EXERCISE
Give the entries again in full. Nothing may be altered.

DATA EXCERPTS
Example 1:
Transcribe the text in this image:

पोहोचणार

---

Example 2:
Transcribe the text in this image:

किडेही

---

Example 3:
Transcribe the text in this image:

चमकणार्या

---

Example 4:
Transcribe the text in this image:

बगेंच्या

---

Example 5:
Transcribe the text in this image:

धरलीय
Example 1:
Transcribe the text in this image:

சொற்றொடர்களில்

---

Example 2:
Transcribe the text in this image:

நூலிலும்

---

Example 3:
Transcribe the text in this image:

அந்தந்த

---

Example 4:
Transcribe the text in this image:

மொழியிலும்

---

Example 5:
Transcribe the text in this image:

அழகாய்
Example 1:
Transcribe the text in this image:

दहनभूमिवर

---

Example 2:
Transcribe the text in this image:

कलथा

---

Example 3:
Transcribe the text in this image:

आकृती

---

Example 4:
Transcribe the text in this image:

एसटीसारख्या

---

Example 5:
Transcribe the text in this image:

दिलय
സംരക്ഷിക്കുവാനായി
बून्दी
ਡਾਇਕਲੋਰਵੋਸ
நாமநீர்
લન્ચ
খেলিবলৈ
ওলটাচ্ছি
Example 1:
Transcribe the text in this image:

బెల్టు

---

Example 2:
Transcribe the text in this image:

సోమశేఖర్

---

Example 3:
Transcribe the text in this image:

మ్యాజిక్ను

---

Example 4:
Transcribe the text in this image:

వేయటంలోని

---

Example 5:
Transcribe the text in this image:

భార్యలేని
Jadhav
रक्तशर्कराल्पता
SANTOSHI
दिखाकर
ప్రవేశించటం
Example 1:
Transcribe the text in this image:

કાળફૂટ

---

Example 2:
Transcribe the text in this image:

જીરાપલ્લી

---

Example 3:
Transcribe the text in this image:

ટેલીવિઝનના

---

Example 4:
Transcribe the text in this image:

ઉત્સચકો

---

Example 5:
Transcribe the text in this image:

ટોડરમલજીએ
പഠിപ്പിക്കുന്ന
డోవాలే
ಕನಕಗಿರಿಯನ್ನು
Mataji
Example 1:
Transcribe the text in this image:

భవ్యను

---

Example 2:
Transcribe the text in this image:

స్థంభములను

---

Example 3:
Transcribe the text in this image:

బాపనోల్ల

RESULT FOR THIS TASK
Example 1:
Transcribe the text in this image:

पोहोचणार

---

Example 2:
Transcribe the text in this image:

किडेही

---

Example 3:
Transcribe the text in this image:

चमकणार्या

---

Example 4:
Transcribe the text in this image:

बगेंच्या

---

Example 5:
Transcribe the text in this image:

धरलीय
Example 1:
Transcribe the text in this image:

சொற்றொடர்களில்

---

Example 2:
Transcribe the text in this image:

நூலிலும்

---

Example 3:
Transcribe the text in this image:

அந்தந்த

---

Example 4:
Transcribe the text in this image:

மொழியிலும்

---

Example 5:
Transcribe the text in this image:

அழகாய்
Example 1:
Transcribe the text in this image:

दहनभूमिवर

---

Example 2:
Transcribe the text in this image:

कलथा

---

Example 3:
Transcribe the text in this image:

आकृती

---

Example 4:
Transcribe the text in this image:

एसटीसारख्या

---

Example 5:
Transcribe the text in this image:

दिलय
സംരക്ഷിക്കുവാനായി
बून्दी
ਡਾਇਕਲੋਰਵੋਸ
நாமநீர்
લન્ચ
খেলিবলৈ
ওলটাচ্ছি
Example 1:
Transcribe the text in this image:

బెల్టు

---

Example 2:
Transcribe the text in this image:

సోమశేఖర్

---

Example 3:
Transcribe the text in this image:

మ్యాజిక్ను

---

Example 4:
Transcribe the text in this image:

వేయటంలోని

---

Example 5:
Transcribe the text in this image:

భార్యలేని
Jadhav
रक्तशर्कराल्पता
SANTOSHI
दिखाकर
ప్రవేశించటం
Example 1:
Transcribe the text in this image:

કાળફૂટ

---

Example 2:
Transcribe the text in this image:

જીરાપલ્લી

---

Example 3:
Transcribe the text in this image:

ટેલીવિઝનના

---

Example 4:
Transcribe the text in this image:

ઉત્સચકો

---

Example 5:
Transcribe the text in this image:

ટોડરમલજીએ
പഠിപ്പിക്കുന്ന
డోవాలే
ಕನಕಗಿರಿಯನ್ನು
Mataji
Example 1:
Transcribe the text in this image:

భవ్యను

---

Example 2:
Transcribe the text in this image:

స్థంభములను

---

Example 3:
Transcribe the text in this image:

బాపనోల్ల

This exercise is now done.